Most students of history are probably familiar with the idea of a ‘long nineteenth century’ in European history, extending form the French Revolution in 1789 to the outbreak of the First World War. Cannadine takes a different approach, beginning with the Act of Union that officially enfolded Ireland into the United Kingdom and ending with the landslide Liberal victory in the general election of 1906. Through these 106 years, Cannadine traces the threads of Britain’s political, cultural, social, technological, and imperial development from a beleaguered early modern nation at war with Napoleon to the pre-eminent world power, teetering on the precipice of irrelevance.

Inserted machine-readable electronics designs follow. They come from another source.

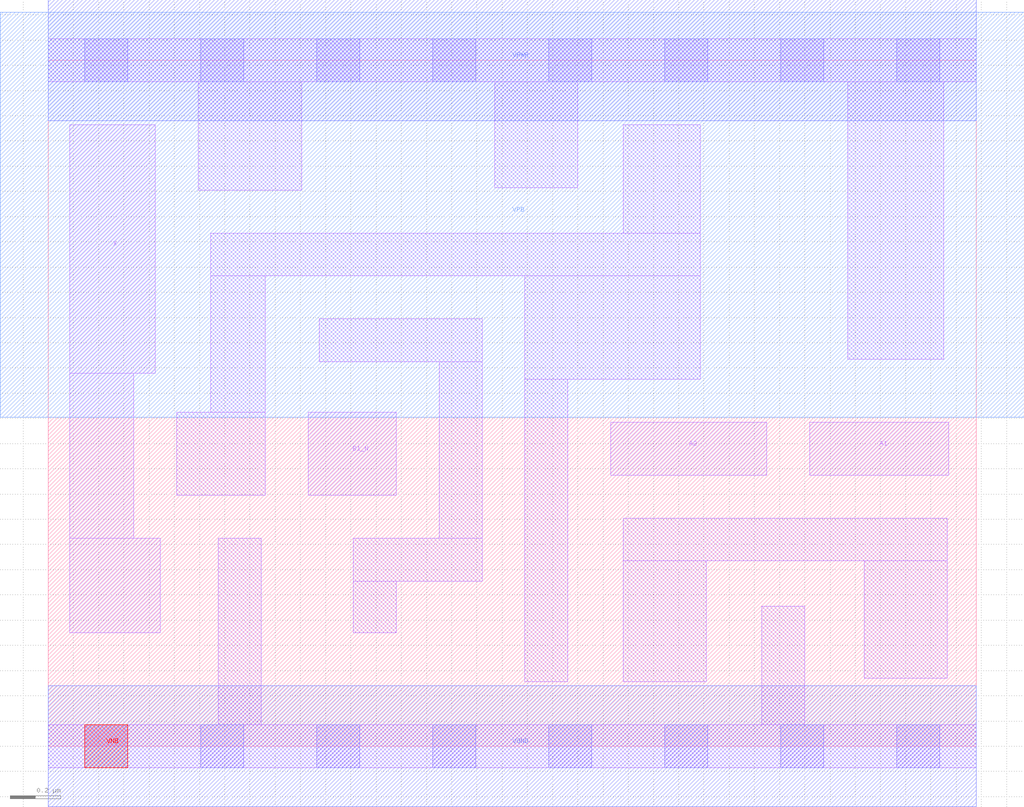
<source format=lef>
# Copyright 2020 The SkyWater PDK Authors
#
# Licensed under the Apache License, Version 2.0 (the "License");
# you may not use this file except in compliance with the License.
# You may obtain a copy of the License at
#
#     https://www.apache.org/licenses/LICENSE-2.0
#
# Unless required by applicable law or agreed to in writing, software
# distributed under the License is distributed on an "AS IS" BASIS,
# WITHOUT WARRANTIES OR CONDITIONS OF ANY KIND, either express or implied.
# See the License for the specific language governing permissions and
# limitations under the License.
#
# SPDX-License-Identifier: Apache-2.0

VERSION 5.7 ;
  NOWIREEXTENSIONATPIN ON ;
  DIVIDERCHAR "/" ;
  BUSBITCHARS "[]" ;
PROPERTYDEFINITIONS
  MACRO maskLayoutSubType STRING ;
  MACRO prCellType STRING ;
  MACRO originalViewName STRING ;
END PROPERTYDEFINITIONS
MACRO sky130_fd_sc_hdll__o21ba_1
  CLASS CORE ;
  FOREIGN sky130_fd_sc_hdll__o21ba_1 ;
  ORIGIN  0.000000  0.000000 ;
  SIZE  3.680000 BY  2.720000 ;
  SYMMETRY X Y R90 ;
  SITE unithd ;
  PIN A1
    ANTENNAGATEAREA  0.277500 ;
    DIRECTION INPUT ;
    USE SIGNAL ;
    PORT
      LAYER li1 ;
        RECT 3.020000 1.075000 3.570000 1.285000 ;
    END
  END A1
  PIN A2
    ANTENNAGATEAREA  0.277500 ;
    DIRECTION INPUT ;
    USE SIGNAL ;
    PORT
      LAYER li1 ;
        RECT 2.230000 1.075000 2.850000 1.285000 ;
    END
  END A2
  PIN B1_N
    ANTENNAGATEAREA  0.138600 ;
    DIRECTION INPUT ;
    USE SIGNAL ;
    PORT
      LAYER li1 ;
        RECT 1.030000 0.995000 1.380000 1.325000 ;
    END
  END B1_N
  PIN VNB
    PORT
      LAYER pwell ;
        RECT 0.145000 -0.085000 0.315000 0.085000 ;
    END
  END VNB
  PIN VPB
    PORT
      LAYER nwell ;
        RECT -0.190000 1.305000 3.870000 2.910000 ;
    END
  END VPB
  PIN X
    ANTENNADIFFAREA  0.439000 ;
    DIRECTION OUTPUT ;
    USE SIGNAL ;
    PORT
      LAYER li1 ;
        RECT 0.085000 0.450000 0.445000 0.825000 ;
        RECT 0.085000 0.825000 0.340000 1.480000 ;
        RECT 0.085000 1.480000 0.425000 2.465000 ;
    END
  END X
  PIN VGND
    DIRECTION INOUT ;
    USE GROUND ;
    PORT
      LAYER met1 ;
        RECT 0.000000 -0.240000 3.680000 0.240000 ;
    END
  END VGND
  PIN VPWR
    DIRECTION INOUT ;
    USE POWER ;
    PORT
      LAYER met1 ;
        RECT 0.000000 2.480000 3.680000 2.960000 ;
    END
  END VPWR
  OBS
    LAYER li1 ;
      RECT 0.000000 -0.085000 3.680000 0.085000 ;
      RECT 0.000000  2.635000 3.680000 2.805000 ;
      RECT 0.510000  0.995000 0.860000 1.325000 ;
      RECT 0.595000  2.205000 1.005000 2.635000 ;
      RECT 0.645000  1.325000 0.860000 1.865000 ;
      RECT 0.645000  1.865000 2.585000 2.035000 ;
      RECT 0.675000  0.085000 0.845000 0.825000 ;
      RECT 1.075000  1.525000 1.720000 1.695000 ;
      RECT 1.210000  0.450000 1.380000 0.655000 ;
      RECT 1.210000  0.655000 1.720000 0.825000 ;
      RECT 1.550000  0.825000 1.720000 1.525000 ;
      RECT 1.770000  2.215000 2.100000 2.635000 ;
      RECT 1.890000  0.255000 2.060000 1.455000 ;
      RECT 1.890000  1.455000 2.585000 1.865000 ;
      RECT 2.280000  0.255000 2.610000 0.735000 ;
      RECT 2.280000  0.735000 3.565000 0.905000 ;
      RECT 2.280000  2.035000 2.585000 2.465000 ;
      RECT 2.830000  0.085000 3.000000 0.555000 ;
      RECT 3.170000  1.535000 3.550000 2.635000 ;
      RECT 3.235000  0.270000 3.565000 0.735000 ;
    LAYER mcon ;
      RECT 0.145000 -0.085000 0.315000 0.085000 ;
      RECT 0.145000  2.635000 0.315000 2.805000 ;
      RECT 0.605000 -0.085000 0.775000 0.085000 ;
      RECT 0.605000  2.635000 0.775000 2.805000 ;
      RECT 1.065000 -0.085000 1.235000 0.085000 ;
      RECT 1.065000  2.635000 1.235000 2.805000 ;
      RECT 1.525000 -0.085000 1.695000 0.085000 ;
      RECT 1.525000  2.635000 1.695000 2.805000 ;
      RECT 1.985000 -0.085000 2.155000 0.085000 ;
      RECT 1.985000  2.635000 2.155000 2.805000 ;
      RECT 2.445000 -0.085000 2.615000 0.085000 ;
      RECT 2.445000  2.635000 2.615000 2.805000 ;
      RECT 2.905000 -0.085000 3.075000 0.085000 ;
      RECT 2.905000  2.635000 3.075000 2.805000 ;
      RECT 3.365000 -0.085000 3.535000 0.085000 ;
      RECT 3.365000  2.635000 3.535000 2.805000 ;
  END
  PROPERTY maskLayoutSubType "abstract" ;
  PROPERTY prCellType "standard" ;
  PROPERTY originalViewName "layout" ;
END sky130_fd_sc_hdll__o21ba_1
END LIBRARY

</source>
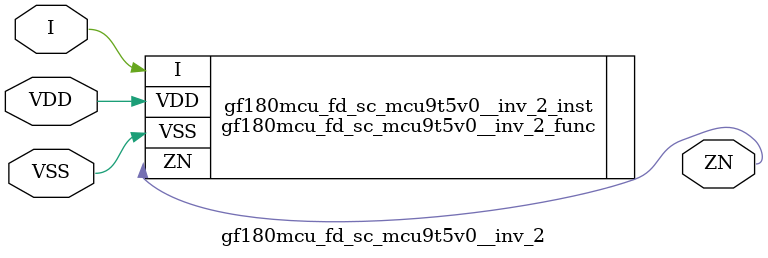
<source format=v>

module gf180mcu_fd_sc_mcu9t5v0__inv_2( I, ZN, VDD, VSS );
input I;
inout VDD, VSS;
output ZN;

   `ifdef FUNCTIONAL  //  functional //

	gf180mcu_fd_sc_mcu9t5v0__inv_2_func gf180mcu_fd_sc_mcu9t5v0__inv_2_behav_inst(.I(I),.ZN(ZN),.VDD(VDD),.VSS(VSS));

   `else

	gf180mcu_fd_sc_mcu9t5v0__inv_2_func gf180mcu_fd_sc_mcu9t5v0__inv_2_inst(.I(I),.ZN(ZN),.VDD(VDD),.VSS(VSS));

	// spec_gates_begin


	// spec_gates_end



   specify

	// specify_block_begin

	// comb arc I --> ZN
	 (I => ZN) = (1.0,1.0);

	// specify_block_end

   endspecify

   `endif

endmodule

</source>
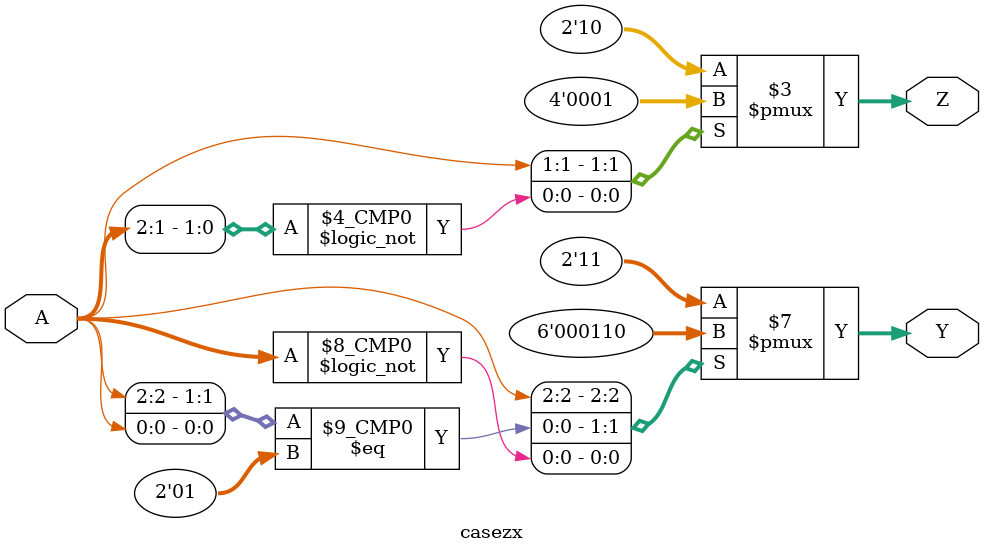
<source format=v>

module casezx(A, Y, Z);
input  [2:0] A;   	// A ¤T¦ì¤¸¿é¤J
output [1:0] Y, Z;	// Y ©M Z ¤G¦ì¤¸¿é¥X
reg    [1:0] Y, Z;	// «Å§i Y ©M Z ¬°¼È¦s¾¹¸ê®Æ

always@ (A)
  begin
// ¨Ï¥Î casez ±Ô­z 
    casez (A)
      3'b1??  : Y = 0;  // ³Ì°ªÀu¥ýÅv¡A100¡B101¡B110¡B111
      3'b0z1  : Y = 1;  // ²Ä¤GÀu¥ýÅv¡A001¡B011
      3'b000  : Y = 2;  // ²Ä¤TÀu¥ýÅv¡A000
      default : Y = 3;  // ³Ì§CÀu¥ýÅv¡A010
    endcase

// ¨Ï¥Î casex ±Ô­z 
    casex (A)
      3'bx1x  : Z = 0;  // ³Ì°ªÀu¥ýÅv¡A010¡B011¡B110¡B111
      3'b00?  : Z = 1;  // ²Ä¤GÀu¥ýÅv¡A000¡B001
      default : Z = 2;  // ³Ì§CÀu¥ýÅv¡A100¡B101
    endcase
  end

endmodule


</source>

Victorious Century is first and foremost a political history, and fittingly it is in his political narrative that Cannadine excels. Parliamentary politics in the 1800s can be as boring as they were important for internal British history, yet Cannadine deftly navigates them, clearly explaining the difference between and evolution of the Tory, Whig, Liberal, and Conservative parties and their policies. The great issues of reform, Corn Laws, and Irish Home Rule receive their time in the sun without boring the reader to death, and Cannadine’s general yet thorough coverage of Britain’s imperial history is admirably linked to the specific governance of successive administrations.

If anything suffers in Victorious Century, it is the social and cultural history of Britain. For a political and imperial historian, Cannadine does give admirable focus to these areas, but they are by and large covered from above. While he takes pains to illustrate how Britain changed throughout the century in such areas as population, life expectancy, social stratification, and industry (with its accompanying labor), all is done from a bird’s eye view, and at no point does the reader feel like they can imagine the streets of London or Edinburgh or Dublin recreated around them. Such oversights are the nature of any one-volume history of an entire century, however; authors must choose what to focus on, and what must regrettably fall by the wayside.

As a whole, however, I cannot recommend Victorious Century highly enough for those looking for an overview of British history in the period when Britain led the world in just about every way conceivable. At 500 pages, it may be slightly too long to be required reading in a course on the era, but if you have the time to work through it at your own pace, the results are well worth it.